If I had eaten it tonight, it would have been the second time in about a month that I had been hit. Given the fact that it was head on and I was cruising at the recommended speed limit of 30mph it would have more than likely been my last time getting hit by a car too. As more transplants from other areas move to this great area of our nation, I find myself encountering more and more drivers who just aren’t sure how to handle a cyclist, or how to be a safe car driver for that matter. Texans and Californians appear to be a horde of locust obsessed with consuming gas while driving the least fuel efficient vehicle they can find. Fine, that’s their right as an American, or at least that’s what I gather from listening to all these presidential debates. Just remember the next time you’re riding the ass of a guy on a self propelled two wheeled form of locomotion that he is my kindred and that the sin you commit against him you commit to me. And really yourself too, since we are all part of this crazy human race.
But I digress, I was baring my soul here. So, I want you to know that because I think about this stuff quite a bit I have a few requests, that if you’re not too busy, I would love you to help come true in the event of my untimely demise. I wrote a file in my Google Docs entitled this but it doesn’t do a damn bit of good if no one but me can access it. So I’m going to lay it out here and hopefully some of you read it.
First things first, if you’re reading this I want you there. I haven’t found a way to express myself better than I can when I sit at a keyboard. If you do me the honor in life of reading this shitty blog then I would love for you to be there at the sending off.
Second, going the cremation route. In a field, at dusk, bonfire style. I want a pyre like Darth Vadar got from Luke. I mean a real hum dinger fire. If possible ashes spread in the mountains. For ease of dispersal let’s say top of Mt. Evans? Please and Thank you!
Third. Drink the fuck out of some booze please. I want you lit and laughing. Remember some crazy and fun shit that I pulled, tell the story, take a shot. Do this until bottles are empty please.
Fourth. I have been working on an amazing playlist for the overall ceremony and if it was played that would be lovely for the overall festivities.
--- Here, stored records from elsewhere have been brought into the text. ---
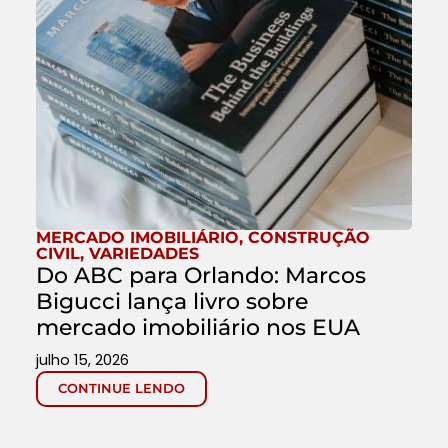
MERCADO IMOBILIÁRIO
,
CONSTRUÇÃO
CIVIL
,
VARIEDADES
Do ABC para Orlando: Marcos
Bigucci lança livro sobre
mercado imobiliário nos EUA
julho 15, 2026
CONTINUE LENDO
But as things die down I would love if you would play “Codex” by Radiohead followed by the next track on that album “Give up the Ghost” I have loved these songs for this purpose since I first heard them.
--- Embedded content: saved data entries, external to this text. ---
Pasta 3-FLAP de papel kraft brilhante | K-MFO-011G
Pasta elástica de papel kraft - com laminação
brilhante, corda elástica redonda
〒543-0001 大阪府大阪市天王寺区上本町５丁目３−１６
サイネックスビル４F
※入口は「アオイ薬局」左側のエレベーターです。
Fifth. Please think good things about me. The Jews believe that your afterlife is what people remember about you. Though I don’t quite feel that way about the afterlife, I would love to bring a smile to your face when I pop in your head. I tried, I really did. I was a dick here and there but honest to God I really was trying to be a good person and if you could remember that, it would make me super happy. Thanks.
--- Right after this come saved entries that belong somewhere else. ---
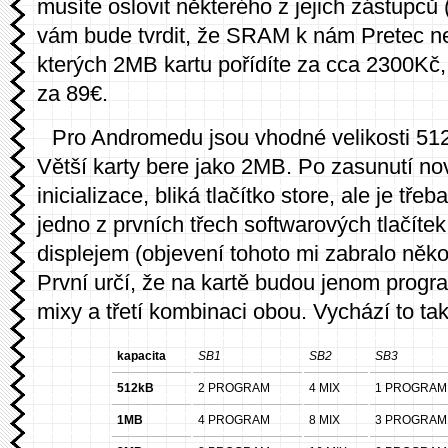
musíte oslovit některého z jejich zástupců
vám bude tvrdit, že SRAM k nám Pretec ne
kterých 2MB kartu pořídíte za cca 2300Kč
za 89€.
Pro Andromedu jsou vhodné velikosti 51
Větší karty bere jako 2MB. Po zasunutí no
inicializace, bliká tlačítko store, ale je tř
jedno z prvních třech softwarových tlačítek
displejem (objevení tohoto mi zabralo někol
První určí, že na kartě budou jenom progr
mixy a třetí kombinaci obou. Vychází to tak
kapacita
SB1
SB2
SB3
512kB
2 PROGRAM
4 MIX
1 PROGRAM 
1MB
4 PROGRAM
8 MIX
3 PROGRAM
Five points. That’s all I have on my post life wish list. Sorry if this blog post bums you out. Rest assured I’m not planning on going anywhere anytime soon. But fuck, you never know. I’d like these things to happen and really who knows if I will know if they get done or not. You could feed me to ravenous dogs and I might not know. But that would be a dick thing to do after I went to the trouble of making this blog post, so you know, don’t be a dick.
Long story short, if I haven’t said it to you recently I love you. I love my life, I love the people in it, and I love the things that I get to do. I plan to keep these operations going for as long as I can. There isn’t a really great way to end a post like this so I’ll wrap up by saying let’s hangout, let’s be friends while we have the time, because really, who knows what tomorrow holds.